The Merlin Conspiracy
- First UK edition
- Author: Diana Wynne Jones
- Series: Magids
- Genre: Fantasy
- Publisher: HarperCollins (Collins, UK; Greenwillow Books, US)
- Publication date: April 2003
- Publication place: United Kingdom, United States
- Media type: Print (hardcover, trade paper)
- Pages: 473, 468 (UK, US first eds.)
- ISBN: 0-00-715141-1 (UK hard)
- OCLC: 52056226
- LC Class: PZ7.J684 Me 2003
- Preceded by: Deep Secret

= The Merlin Conspiracy =

2003 novel by Diana Wynne Jones

The Merlin Conspiracy is a children's fantasy novel by Diana Wynne Jones, published by HarperCollins in April 2003, simultaneously in Britain and America. It is a sequel to Deep Secret (1997).

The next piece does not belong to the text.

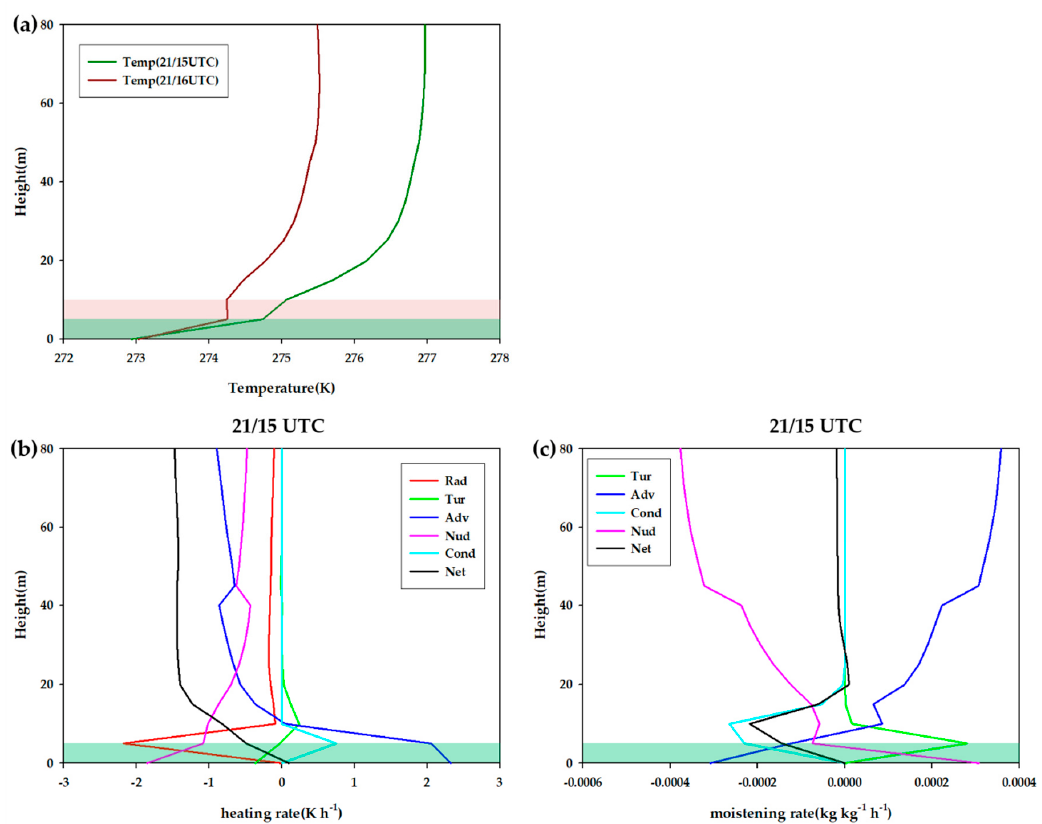
Figure 7. ( a ) Vertical profiles of temperature at earlier times (15 UTC and 16 UTC) of fog development components of ( b ) heating rates and ( c ) moistening rates. The shading indicates the fog layer at 15 UTC (green) and 16 UTC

In the 2004 poll of Locus readers to confer the annual Locus Awards, it finished third among the year's young-adult books (fantasy, horror, and science fiction, etc.).

==Plot==
In a parallel universe, Roddy (a.k.a. Arianrhod), daughter of two magicians who serve the King of Blest, has traveled with "the King's Progress" her entire life. The King's Progress is a mobile Court that continuously roams the Islands of Blest (our England) to contain and control the natural magic in the world. Roddy and her best friend, Grundo, uncover a sinister plot involving Grundo's mother and the new "Merlin" – the magical governor of Blest – to take over the throne and the magic of the universe. When Roddy and Grundo try to warn the adults around them of the plot, they are not believed, and Roddy ends up making a spell to ask help of someone from another world, but the only person she manages to find is Nick.

Nick Mallory (a.k.a. Nichothodes Koryfoides) is a boy living in our own England who dreams about becoming a magid and travelling to other worlds. A magid is a sort of magical policeman who travels between worlds and helps people. Nick finds himself accidentally wandering the dark paths between the worlds, where he finds Roddy and then the powerful magician Romanov. Nick finally makes his way to Blest when he finds Maxwell Hyde, Roddy's grandfather, who is a magid, but Grundo's mother and the fake Merlin have been kidnapping all the most powerful witches and wizards in Blest – including Maxwell Hyde and both of Roddy's parents – and it is up to Nick, Roddy and Grundo to raise the land and stop the plot.

==Characters==
The main characters, Arianrhod Hyde, or Roddy, and Nichothodes Euthandor Timosus Benigedy Koryfoides, or Nick Mallory, come from alternate worlds (The World of Blest and Earth respectively) and the book is written from their point of view (each one writing alternate chapters). The Merlin Conspiracy is set in the same multiverse as the 1997 Jones novel Deep Secret, although the only characters in common are Nick and his father Ted Mallory.

Ambrose, or Grundo, is the miserable, "backwards" son of Sybil, the evil enchantress. He grew up being best friends with Roddy since he was three, together he and Roddy discover the Merlin conspiracy and then spend some time separated from the king's progress.

Toby is Arianrhod's cousin from her aunt Dora.

Ilsabil and Isadora are two twin sisters whose mother is Roddy's aunt, their mother and grandmother are hereditary witches.

Maxwell Hyde is a magid who travels between worlds. He lives in Blest London with Dora (Maxwell's daughter) and Toby (Dora's son). He is Roddy's grandfather on her father's side.

Gwyn ap Nud is Roddy's grandfather on her mother's side, and is also a magical being.

Romanov is an extremely powerful magic user. He can work outside the rules that magids have in place.

==Reception==
The New York Times gave cautious praise to this novel, saying it "blends some New Age spirituality with the grand old Stonehenge/White Horse/Arthurian/Britain-as-Magicland material into a strong concoction", but felt that the characters could be more vivid and the mythology more inventive. The header of its review includes the note "(Ages 10 and up)", evidently provided by the publisher or the US imprint Greenwillow Books.